Et la reine Ahotep ne dialoguait-elle pas chaque nuit avec le dieu Lune pour lui demander une traversée paisible ?
Alors que s’achevait la quatrième journée de navigation, les deux Crétois n’en crurent pas leurs yeux.
— Là-bas, notre île… Notre grande île !
— Rendons hommage à Amon, le maître du vent, et à Hathor, la souveraine des étoiles et de la navigation, exigea Ahotep. Sans leur aide, nous ne serions pas arrivés à bon port.
La reine déposa du pain, du vin et un flacon de parfum sur un petit autel, et tous se recueillirent.
— Bateaux en vue, annonça le capitaine.
Quatre bâtiments progressaient à vive allure vers le voilier égyptien.

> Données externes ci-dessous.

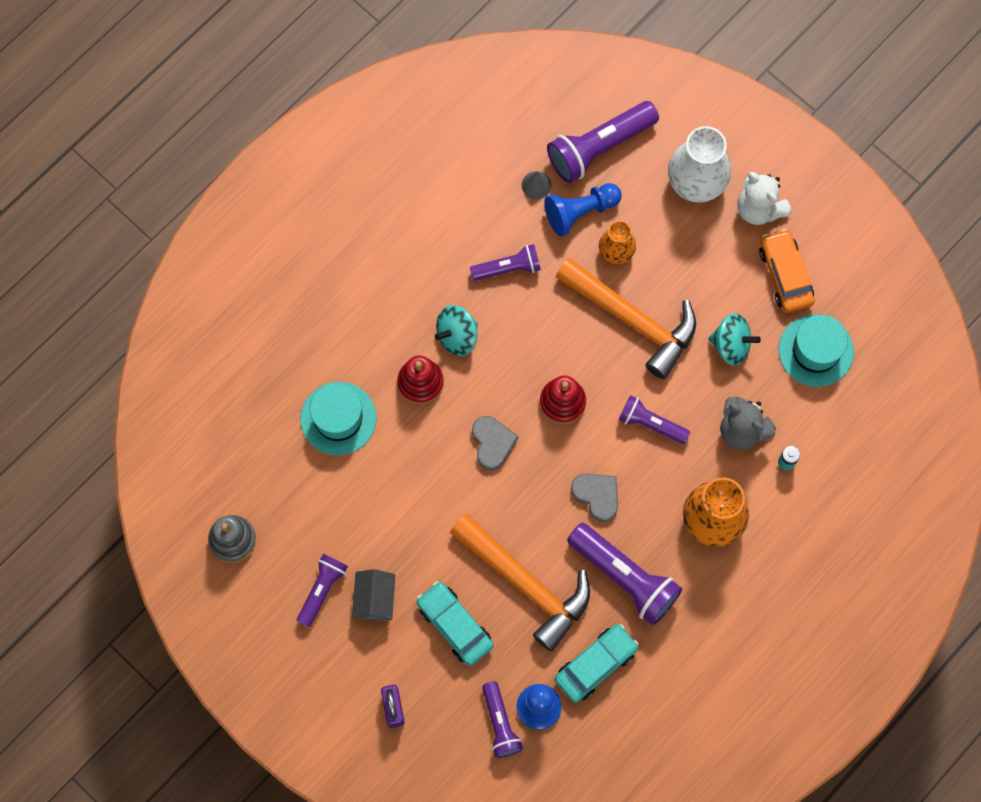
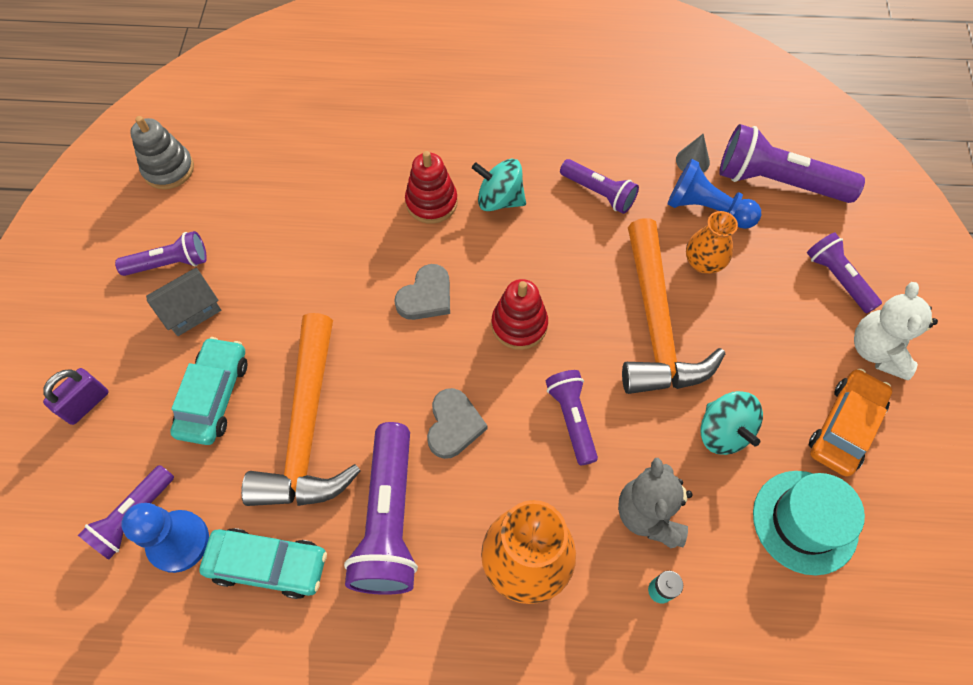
camera: 50 degrees right, 10 degrees down
(338, 418) = (344, 167): turquoise hat -> none
(696, 182) = (837, 278): white vase -> purple flashlight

— Ils nous prennent pour un ennemi et ils veulent nous éperonner ! cria un Crétois.
De fait, la trajectoire adoptée ne laissait aucun doute sur les intentions des vaisseaux de guerre.
Ahotep donna l’ordre de ramener les voiles et elle apparut à la proue, offrant une cible idéale aux archers de Minos le Grand.